Friday 16 February 2007

8:6 What are the disasters of war?

War is the first of the three great checks to population. It was not mainly the slaughter on the battlefield that inhibited growth, but the almost inevitable side effects. As foreign armies marched to and fro across northern Europe during the Thirty Years War, about a third of the population died, mainly from starvation and disease. Armies needed to live off the land and soldiers seized the stored grain and seed-corn, destroyed the ripening crops, killed the livestock, burned the tools.

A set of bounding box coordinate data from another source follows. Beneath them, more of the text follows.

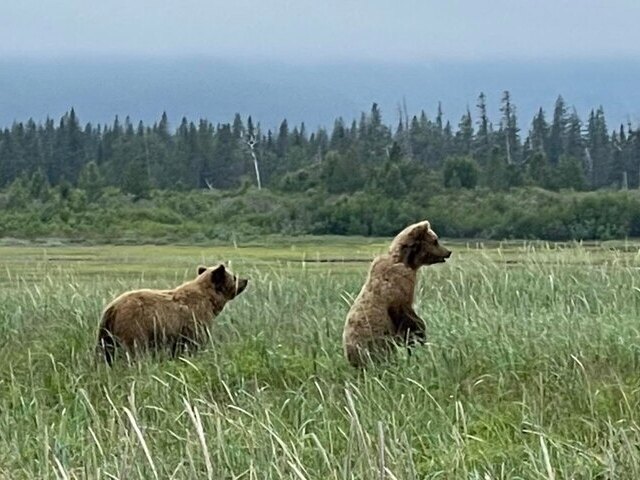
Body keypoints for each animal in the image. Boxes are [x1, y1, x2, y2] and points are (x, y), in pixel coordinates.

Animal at [97, 262, 248, 364]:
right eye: (234, 277)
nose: (245, 280)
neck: (210, 301)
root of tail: (112, 307)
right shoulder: (195, 319)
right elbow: (196, 341)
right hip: (134, 326)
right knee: (135, 350)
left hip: (106, 333)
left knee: (106, 352)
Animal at [342, 221, 452, 368]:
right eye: (435, 240)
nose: (448, 252)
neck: (406, 262)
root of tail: (351, 359)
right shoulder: (398, 288)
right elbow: (407, 317)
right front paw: (419, 335)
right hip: (373, 345)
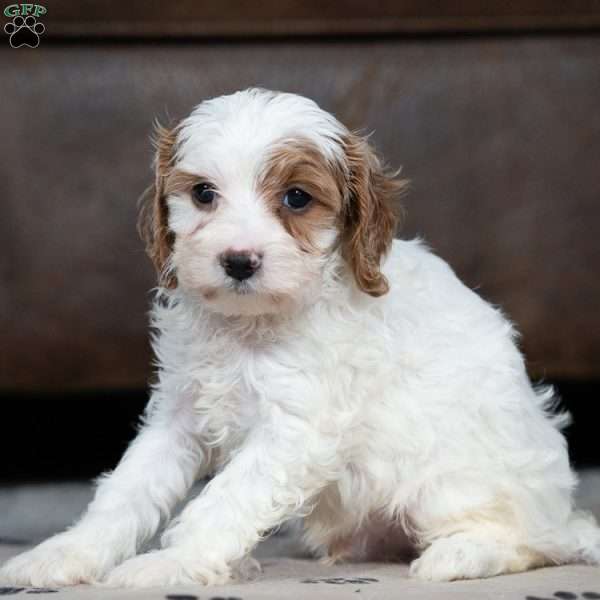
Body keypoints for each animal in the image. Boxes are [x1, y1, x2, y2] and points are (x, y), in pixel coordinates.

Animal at [2, 88, 596, 584]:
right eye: (203, 194)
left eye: (296, 198)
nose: (239, 261)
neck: (249, 325)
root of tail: (558, 510)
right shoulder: (178, 416)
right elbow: (126, 490)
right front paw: (64, 555)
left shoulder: (296, 428)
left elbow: (223, 500)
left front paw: (171, 563)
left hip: (448, 480)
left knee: (531, 541)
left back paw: (460, 555)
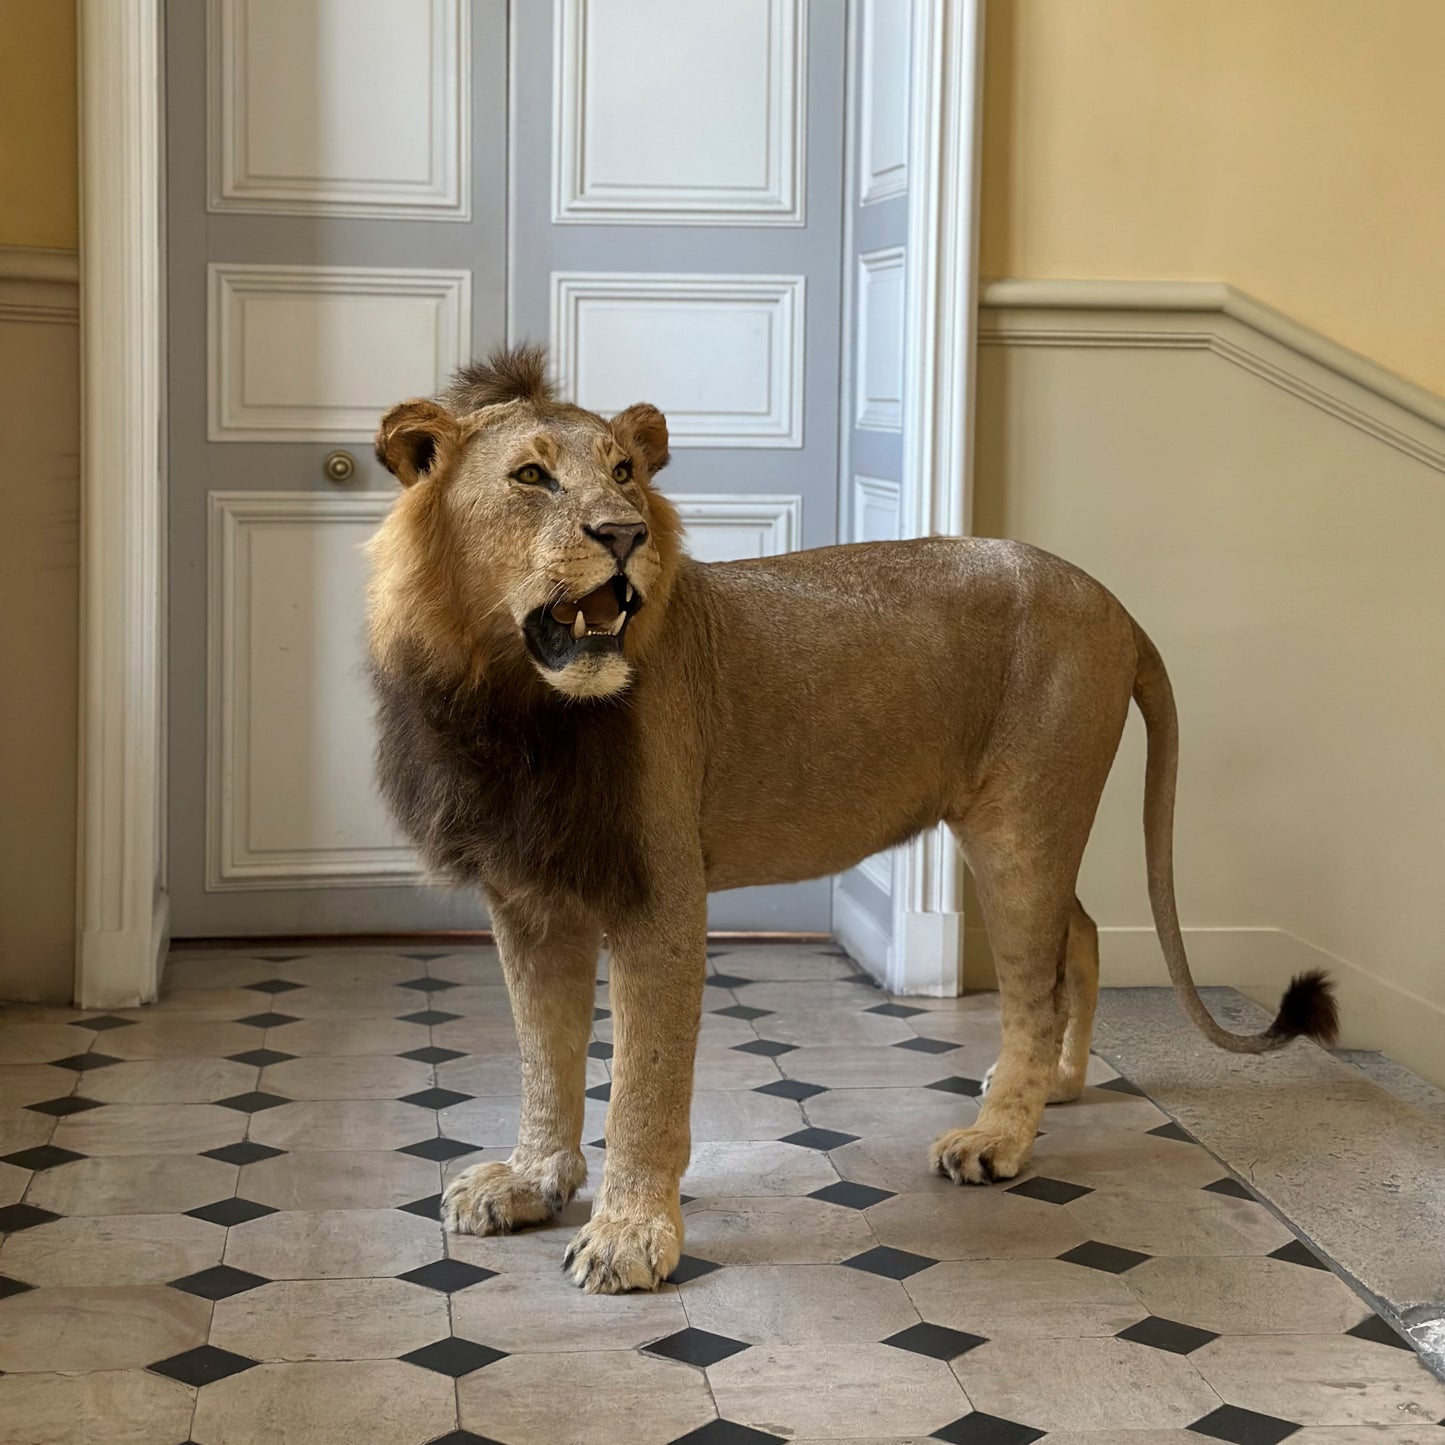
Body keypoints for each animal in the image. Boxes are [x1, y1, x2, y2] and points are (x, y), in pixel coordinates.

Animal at [366, 345, 1338, 1294]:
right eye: (531, 476)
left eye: (625, 474)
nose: (624, 535)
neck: (512, 704)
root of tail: (1113, 603)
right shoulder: (527, 895)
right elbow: (544, 1052)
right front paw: (530, 1181)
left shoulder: (659, 893)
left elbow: (643, 1078)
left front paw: (628, 1235)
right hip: (1033, 828)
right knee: (1084, 936)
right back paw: (1056, 1086)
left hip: (1019, 826)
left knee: (1038, 982)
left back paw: (999, 1135)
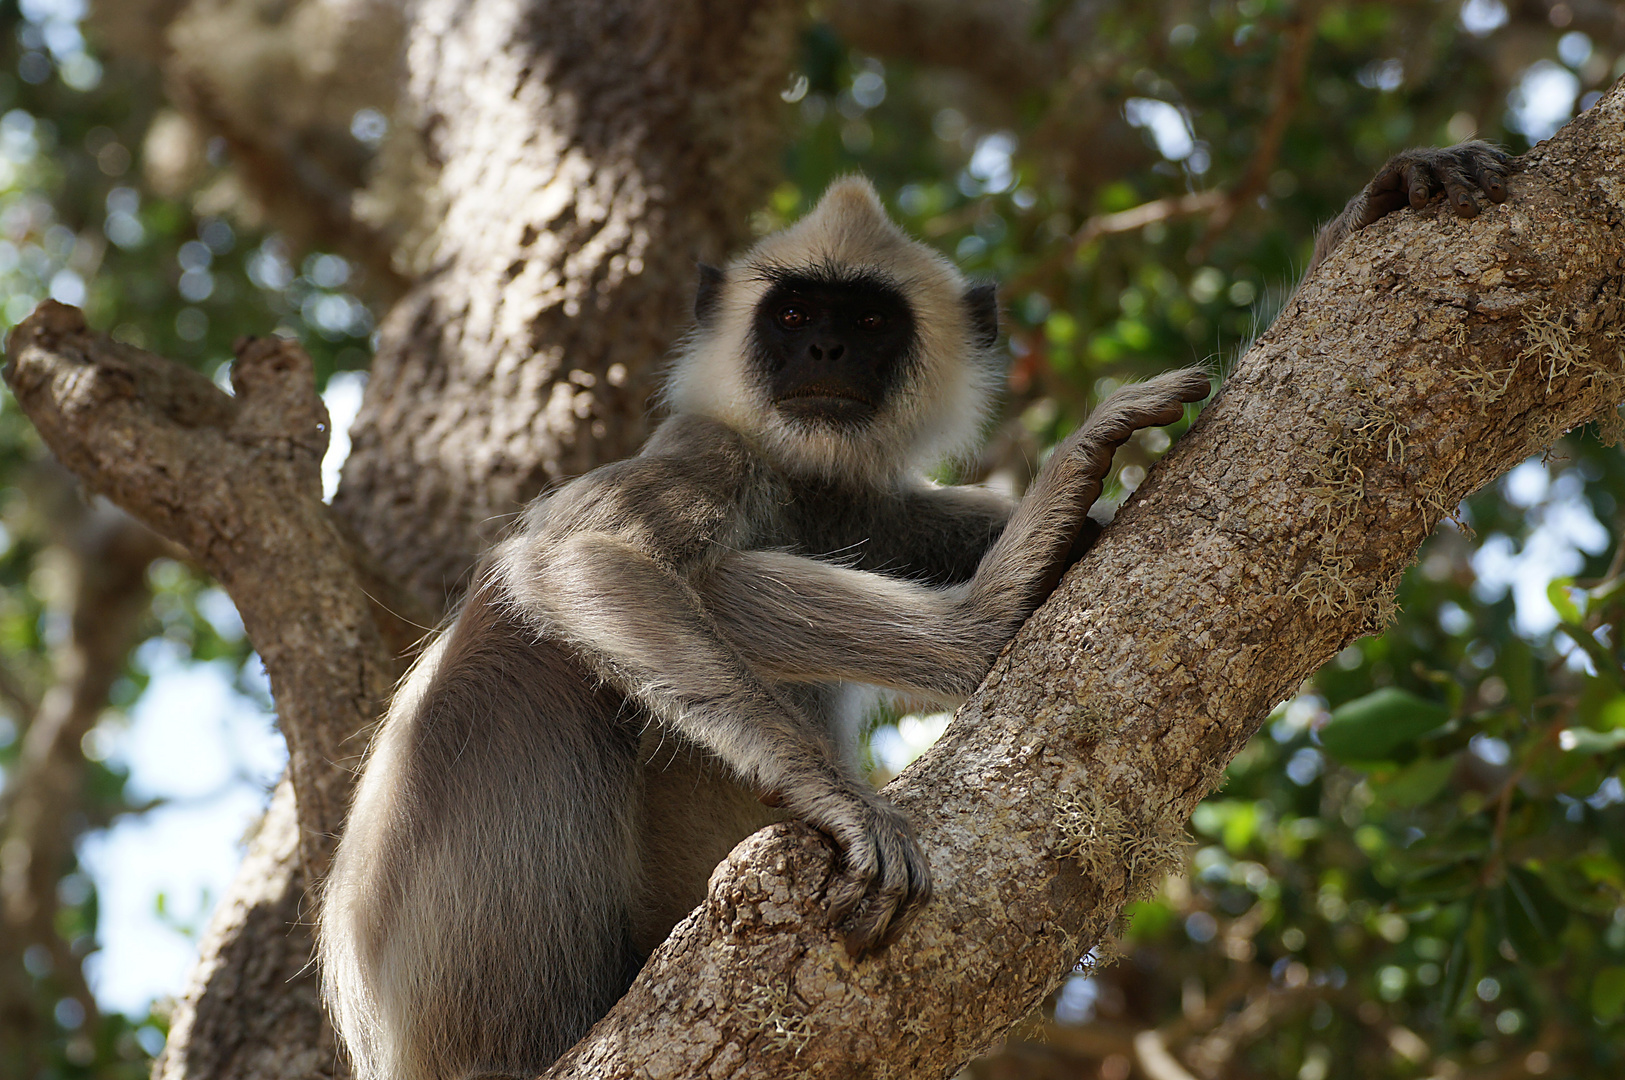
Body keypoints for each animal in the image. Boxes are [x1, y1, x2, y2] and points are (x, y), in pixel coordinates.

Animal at [316, 142, 1508, 1078]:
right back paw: (981, 627)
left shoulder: (875, 507)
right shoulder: (710, 450)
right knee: (586, 616)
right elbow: (573, 558)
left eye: (867, 318)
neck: (804, 481)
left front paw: (1363, 215)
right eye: (795, 312)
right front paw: (835, 799)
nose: (823, 352)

It is also in such times that disease multiplied. With body resistance reduced by under-nourishment, and with large hordes of soldiers and camp followers coming in from outside carrying new germs, the peasants died in their thousands or sometimes millions. Epidemic diseases, in particular typhoid, cholera, plague and typhus, spread. Endemic diseases such as dysentery and malaria increased hugely. The most vulnerable, the old, women, children, will usually be the first to die, but almost everyone is vulnerable.

Tribal groups that have previously had no contact with the outside world are most at risk. Nineteen out of twenty million of the native population died when the Spanish conquered what is now Mexico. Most did not die at the end of a sword, but through famine and disease. Likewise hundreds of thousands died in North and South America and the Pacific of smallpox, influenza, measles and other diseases against which they had no immunity.

It is very doubtful whether the wars of ‘civilization’ have done anything to improve either human intelligence or physique in a selective way over the last five thousand years. They have caused horror piled on horror, a catalogue of atrocities and inhumanities which make any sensitive and informed person despair.